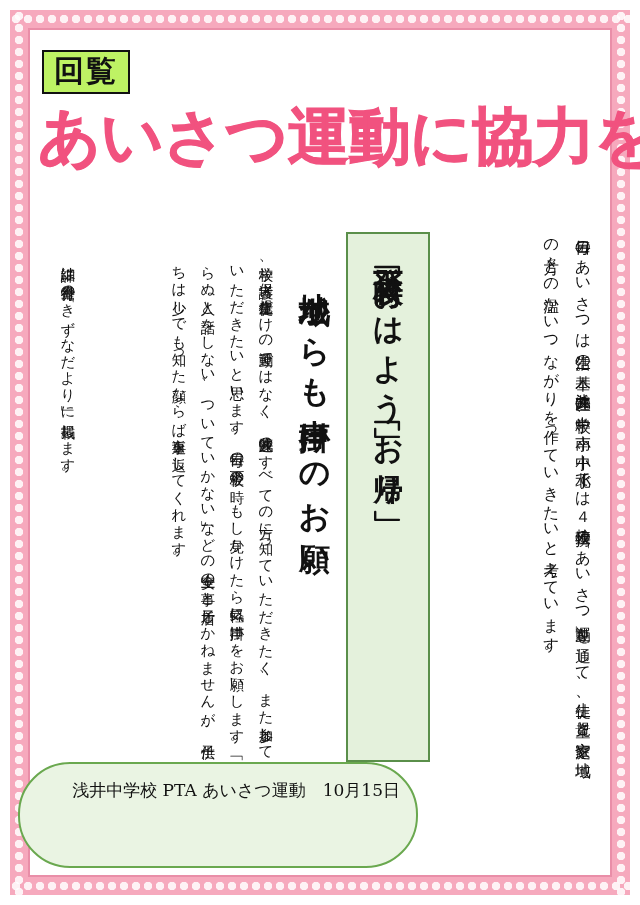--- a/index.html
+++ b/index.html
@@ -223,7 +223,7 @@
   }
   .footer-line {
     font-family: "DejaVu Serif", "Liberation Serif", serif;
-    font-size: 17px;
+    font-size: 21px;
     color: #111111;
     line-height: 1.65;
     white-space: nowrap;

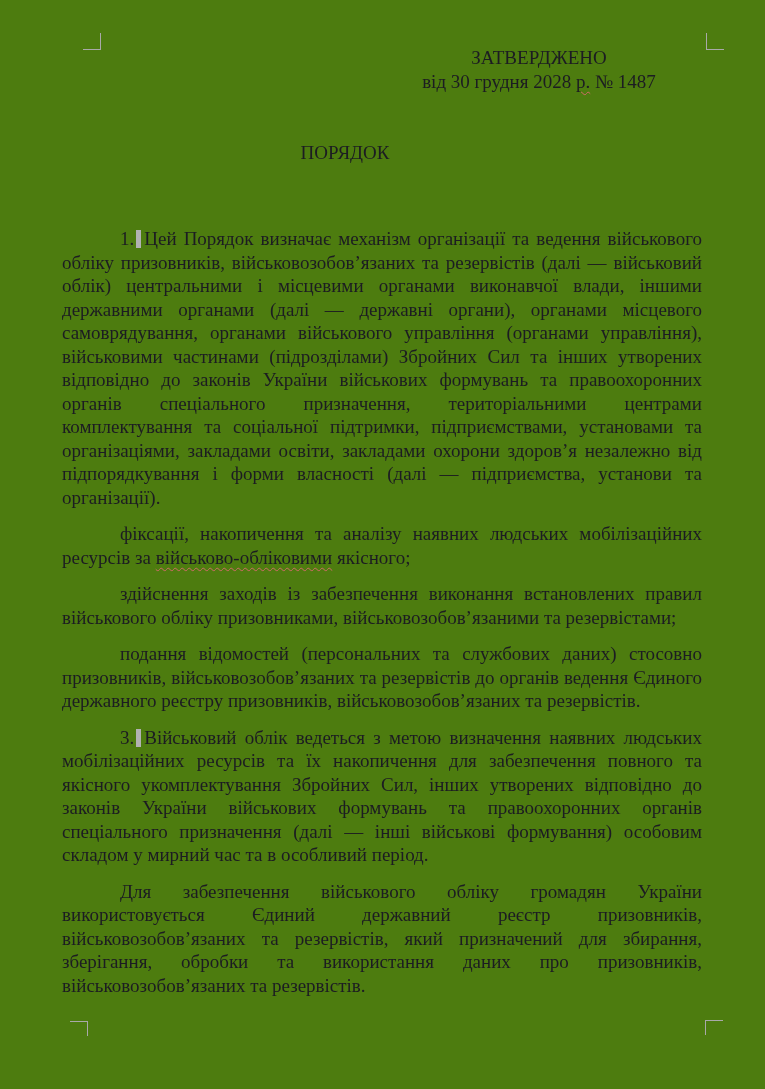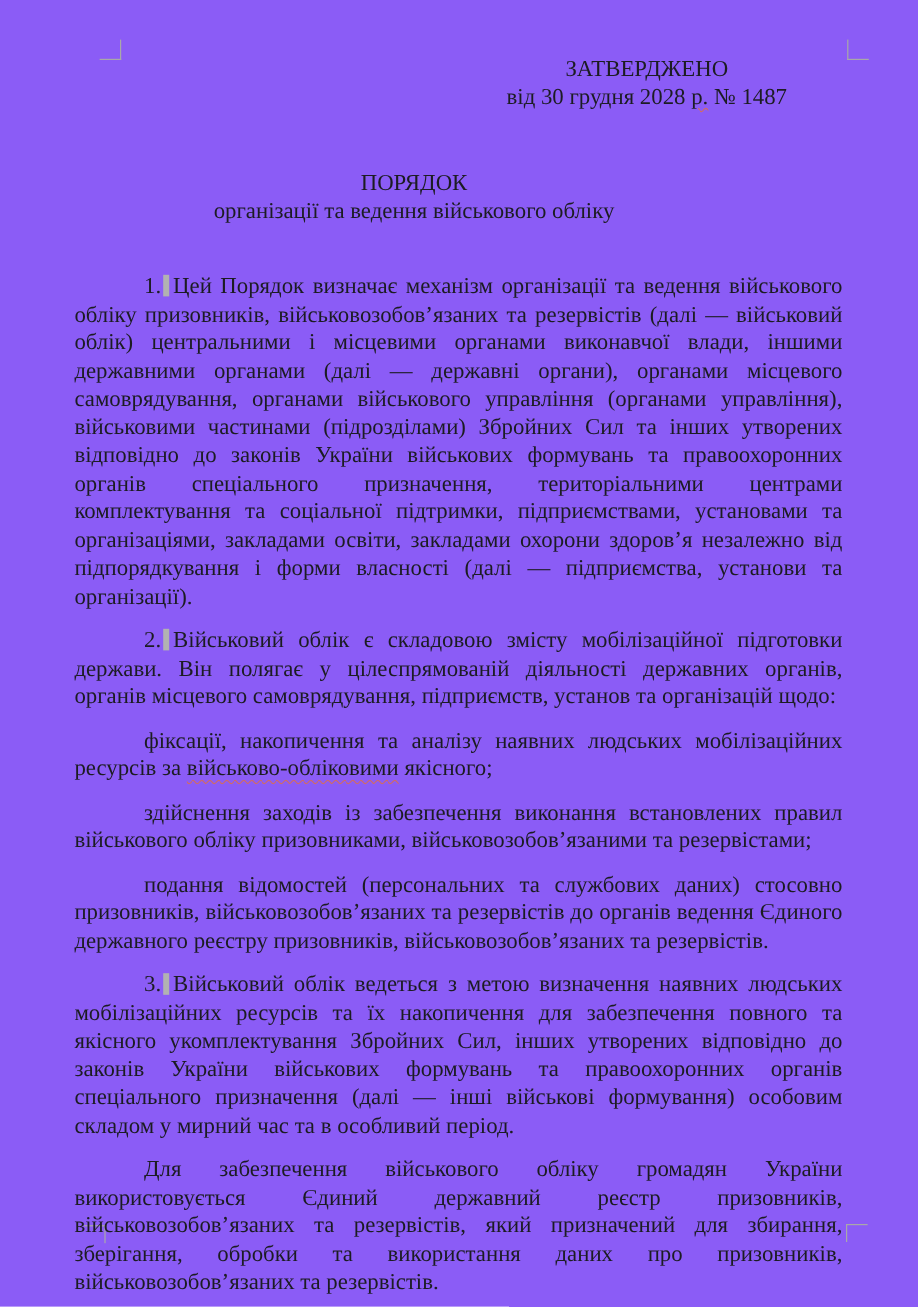--- a/index.html
+++ b/index.html
@@ -11,7 +11,7 @@
     position: relative;
     width: 765px;
     height: 1089px;
-    background: #8b5cf6;
+    background: #4d7c0f;
     overflow: hidden;
     font-family: "Liberation Serif", "DejaVu Serif", serif;
     color: #1c1c22;

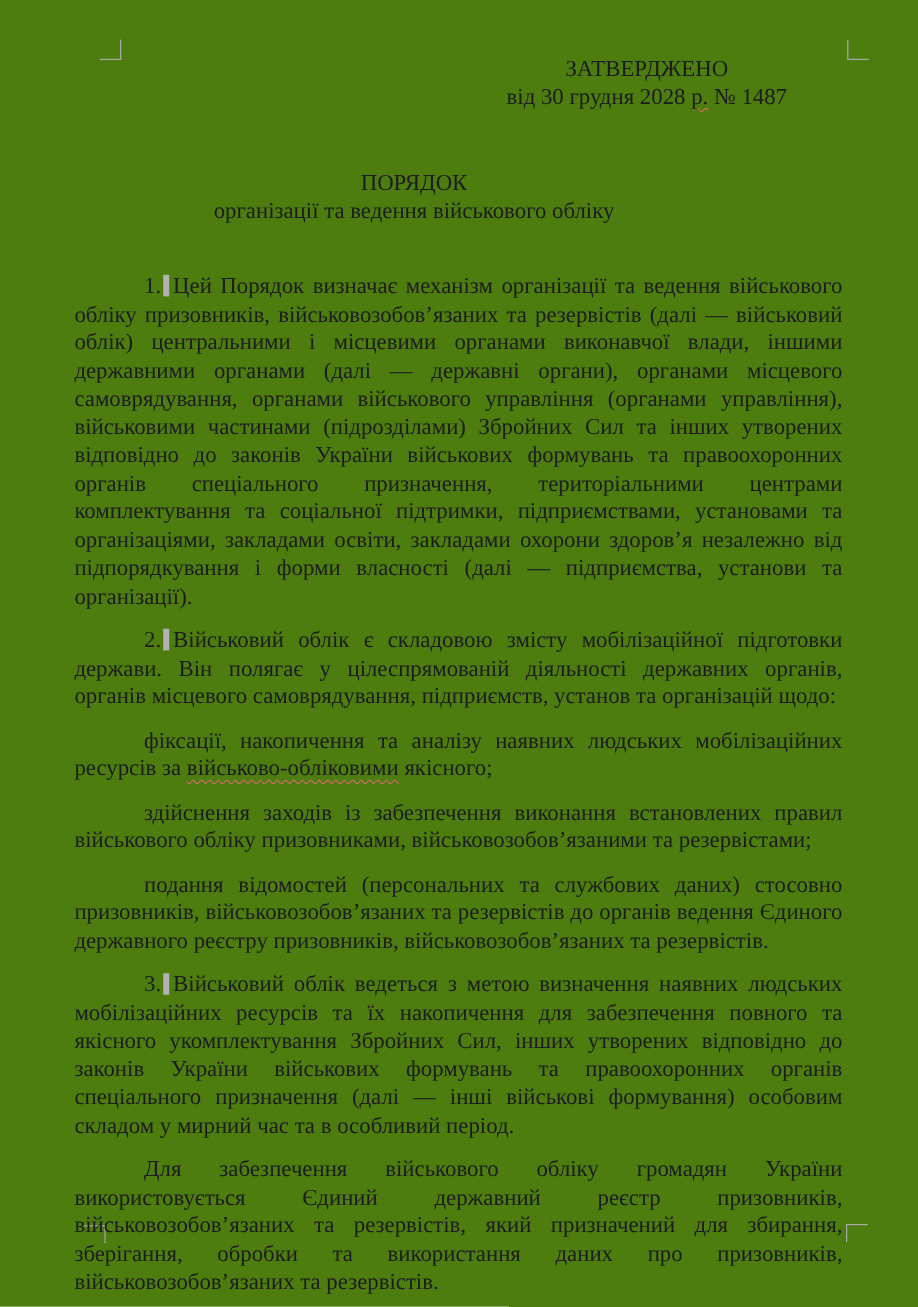--- a/index.html
+++ b/index.html
@@ -89,7 +89,6 @@
 
   <div class="doc-title">
     <div>ПОРЯДОК</div>
-    <div>організації та ведення військового обліку</div>
   </div>
 
   <div class="body-text">

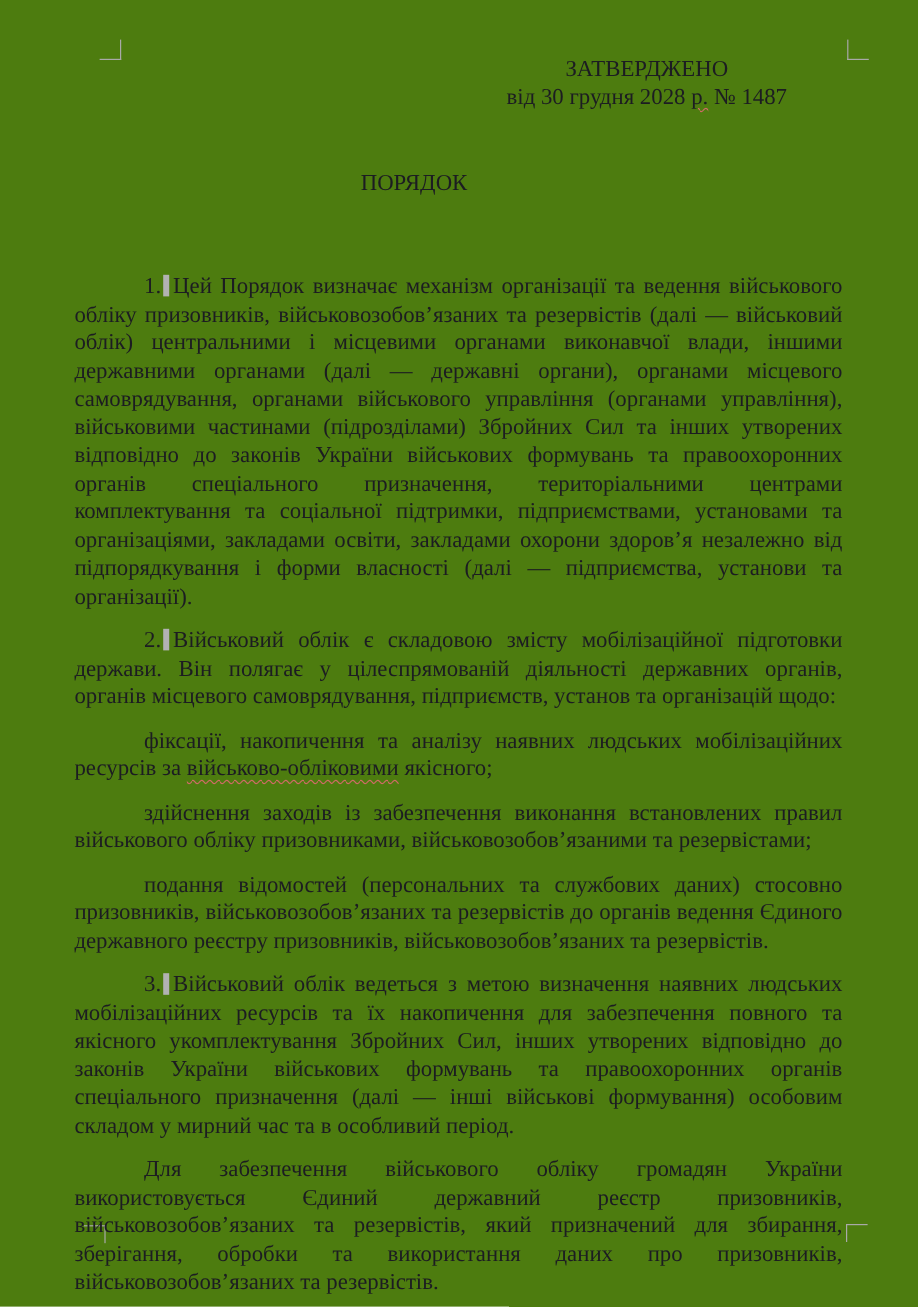--- a/index.html
+++ b/index.html
@@ -95,7 +95,6 @@
 
     <p><span>1.</span><span class="hlsp"></span><span>Цей Порядок визначає механізм організації та ведення військового обліку призовників, військовозобов’язаних та резервістів (далі — військовий облік) центральними і місцевими органами виконавчої влади, іншими державними органами (далі — державні органи), органами місцевого самоврядування, органами військового управління (органами управління), військовими частинами (підрозділами) Збройних Сил та інших утворених відповідно до законів України військових формувань та правоохоронних органів спеціального призначення, територіальними центрами комплектування та соціальної підтримки, підприємствами, установами та організаціями, закладами освіти, закладами охорони здоров’я незалежно від підпорядкування і форми власності (далі — підприємства, установи та організації).</span></p>
 
-    <p><span>2.</span><span class="hlsp"></span><span>Військовий облік є складовою змісту мобілізаційної підготовки держави. Він полягає у цілеспрямованій діяльності державних органів, органів місцевого самоврядування, підприємств, установ та організацій щодо:</span></p>
 
     <p><span>фіксації, накопичення та аналізу наявних людських мобілізаційних ресурсів за </span><span class="sp-err">військово-обліковими</span><span> якісного;</span></p>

Problem:
Within the entries above, the lines from the one containing "-223,7 +223,7 @@" through the one containing "position: relative;" are to be transcribed exactly, ends included, pictures excluded.

Solution:
@@ -223,7 +223,7 @@
   }
   .footer-line {
     font-family: "DejaVu Serif", "Liberation Serif", serif;
-    font-size: 17px;
+    font-size: 21px;
     color: #111111;
     line-height: 1.65;
     white-space: nowrap;

--- a/index.html
+++ b/index.html
@@ -11,7 +11,7 @@
     position: relative;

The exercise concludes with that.